Name of the organization. City
Menon & Pai (litigation law firm), Kochi, Kerala
Duration of the internship. No. of days/week. Timings
I interned from October 14th– November 6th. I worked for six days a week (Sunday holiday).
They did not grant us holidays on any of the festival days (Diwali etc) but availing leave was not a problem.
We were expected to be there by 9:30 and leave at 5 but again, they were a little flexible about this.
How big was the office? Team strength?
The office was reasonably big, with two floors.
There were five partners and about thirteen or fourteen associates when I interned.
The interns were made to sit together in the conference room.
Application procedure. Internship contact details
This was a personally arranged internship but I was told by the other interns that they had been required to send in their CVs after a phone call request.
Accommodation: how, where, how was it?
Due to the fact that I have family in Kochi, I did not have to seek any other accommodation. However, the other interns had told me that there were PGs around the office area.

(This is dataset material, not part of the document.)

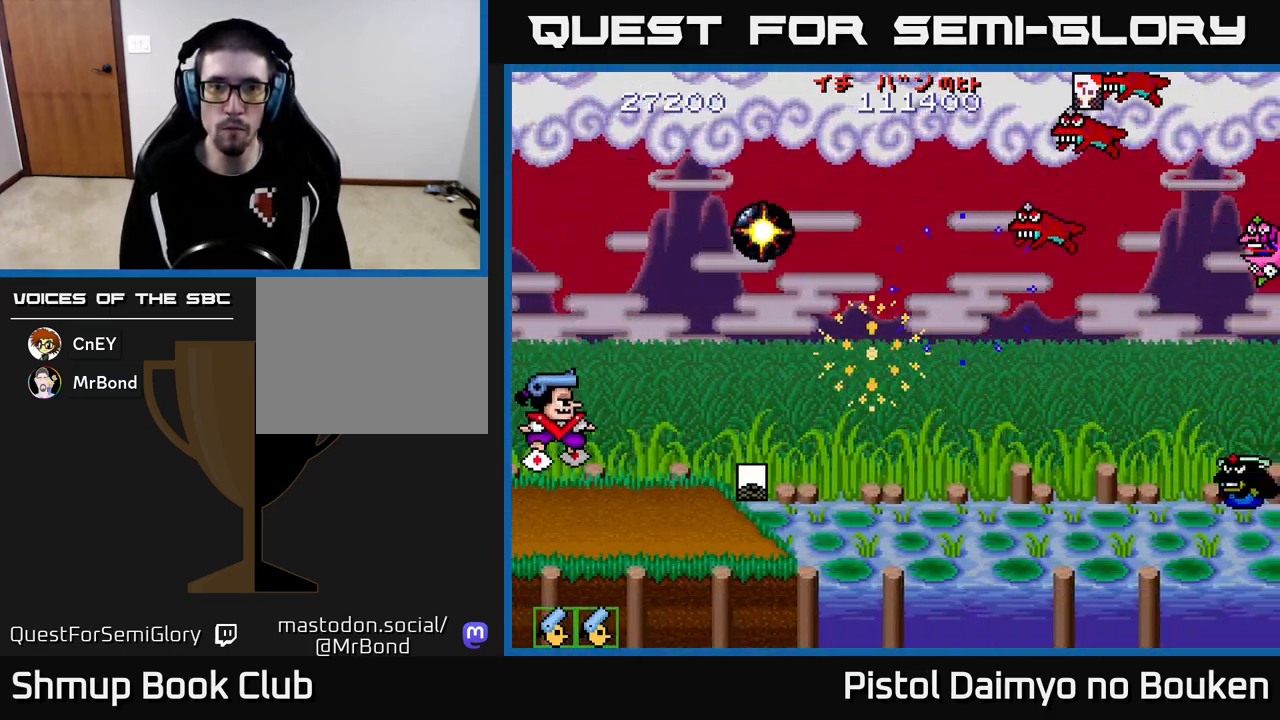
{"buttons": [], "left_stick": "center", "events": [[50, "A", "down"], [100, "DPAD_DOWN", "up"], [133, "A", "up"], [233, "A", "down"], [300, "A", "up"], [400, "A", "down"], [467, "A", "up"]]}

First impression. First day, formalities etc.
This was my first litigation internship. On my first day, I spoke to a partner who was very nice to me and told me to go to him if I ever needed anything.
He also introduced me to an associate who took me around the office. On the first day, I was allowed to leave early. It was a decent first impression and the work ethic seemed to be quite strong.
There is no specific dress code at Menon & Pai but it is advised to dress at least semi-formally on regular days, which is “mellow” Indian clothes for girls and pants and shirts for boys.
Given the heat in Kochi, wearing trousers and a shirt for girls may not be the best idea and Indian clothes are far more comfortable to work in. For days that you will be taken to court, black and white is the norm (as is everywhere else).
The work that I was given was mostly research work for the arguments that the associates were to make in various cases. I was also given fact sheets and case files for my opinions on different cases (involving topics I knew nothing of like tax!).
The internship mostly involved reading many, many, many cases but I was also made to perform other interesting tasks like drafting a will, drafting an affidavit and also in writing a plaint. I got to research and read up on a variety of topics pertaining to various litigation disputes.
Work environment, people
The work environment is not very strict and if you want to work, it is up to you to go looking for it. The associates did not usually call for work.
There were even periods where I spent four or five hours with no work despite asking all the associates. The associates expect the work to be done within a specific time limit.
The people are polite and courteous but the way they treated interns was strictly professional. They were not particularly friendly and never took a personal interest in helping the interns learn something.
It helped me take the work a lot more seriously than I would have so I suppose it was a good thing, in a way.
The hours were flexible with easy come and go timings with an hour off for lunch. The internship gave me a taste of what working in litigation would be like- a lot of reading.
It was real world experience in this extremely messy field. I realized many very jarring things about courts and cases during this internship.
The unapproachability of some of the associates was a slight detriment to my enthusiasm towards working. Additionally, the office did not have WiFi and only had one computer connected to the internet for the interns to use.
I ended up bringing my laptop and a photon almost everyday to get my work done on time. The room that they made the interns sit was also not air conditioned and the rising heat made working slightly uncomfortable at times.
What did you do to chill? Co-interns, colleagues
I did not “chill” with my colleagues or co-interns as I spent my time with my family.